The four spiked feet have a permanent rubber pad on their opposite end for use on surfaces that can be scratched by the sharp end, as well as a knurled tightening nut to lock down the position of each foot in its threaded hole. These feet can remain threaded into the rotating leg hinges or removed and screwed into the threaded holes all over the plate (or any combination of the two).

The spring-loaded, pull-out hinges have preset angles that point each leg 30° forward or back from perpendicular, straight up and down, or almost horizontal for storage. There is a slight indent for the sharp end of the spike when in the stored position to keep it from grabbing on anything while not in use, and small rubber safety caps are included to prevent accidental damage from the spikes.

The various threaded holes on the Platypod Extreme can accept its legs or any accessory that uses the 1/4″-20 standard threading.

First impressions

While the Platypod family of supports is unusual, their use is similar to any other mini tripod, except that Platypods can hold much heavier gear. The key difference with the Extreme is that setup and adjustment are much faster when used as more than just a flat plate with camera gear attached. The overall size and weight are similar to a small tablet computer (or phablet), and the included neoprene sleeve and carabiner make it easy to carry or stow in a bag.

As with any mini tripod, a Platypod comes into its own when used for low-angle shots and supporting gear in tight spaces, but the Extreme can be screwed into walls, strapped to poles or trees, and even set up on angled surfaces with the legs tilted to accommodate. The slim design and lightweight mean it can be kept in a travel or hiking bag without adding much bulk. Additionally, the Platypod Extreme skirts around any restrictions on traditional tripods in many public or private spaces, mainly because there is almost no way it can be called a “tripod” with four legs and a flat plate, and it is far less likely to impede others in the area.

A heavy camera and lens can be challenging to balance on some surfaces, but the Platypod Extreme plate never bends or flexes under reasonable loads. The scallops in the front and back put some of the surface area forward for support where a lens would be, but much longer lenses and complicated setups would require more balancing or counterweights added.
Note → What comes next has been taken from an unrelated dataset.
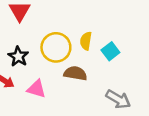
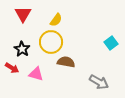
yellow semicircle: (86, 41) -> (56, 20), moved, turned -152
cyan square: (110, 51) -> (111, 43), moved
The only lingering question is how well the hinges will hold up through rough or continued use. Platypod Pro LLC states that the springs inside are stainless steel, so there is little chance for corrosion, but the nature of an adjustable moving part means there is some wiggle that cannot be tightened away until weight is put on the legs. Of course, the stainless steel legs can be screwed into any of the eight threaded holes on the plate and firmly tightened down with their lock nuts, similar to the previous Platypod models.

A history of successful crowdfunding

Due diligence is always recommended before backing any crowdfunding project, as results are not guaranteed. However, the Platypod Extreme is the fourth product from manufacturer Platypod Pro to be introduced through a Kickstarter campaign, following the introduction of the Max and Ultra Platypods in 2017, and the Platyball heads, announced in 2019. Previous campaigns have been successfully funded with most Products delivered within the expected timelines. The Platyball head was delayed due to the worldwide pandemic shutdown but has also been successfully delivered to backers in an improved form and will be reviewed here in the near future.

The Platypod Extreme is offered to Kickstarter backers who pledge at least $119, with higher prices for earlier delivery and backerkit extras. The team estimates that shipping to early bird backers will start in May 2022 and that the eventual retail price will be $149. You can find out more by heading over to the Kickstarter campaign.

Disclaimer: Remember to do your research with any crowdfunding project. DPReview does its best to share only the projects that look legitimate and come from reliable creators, but as with any crowdfunded campaign, there’s always the risk of the product or service never coming to fruition.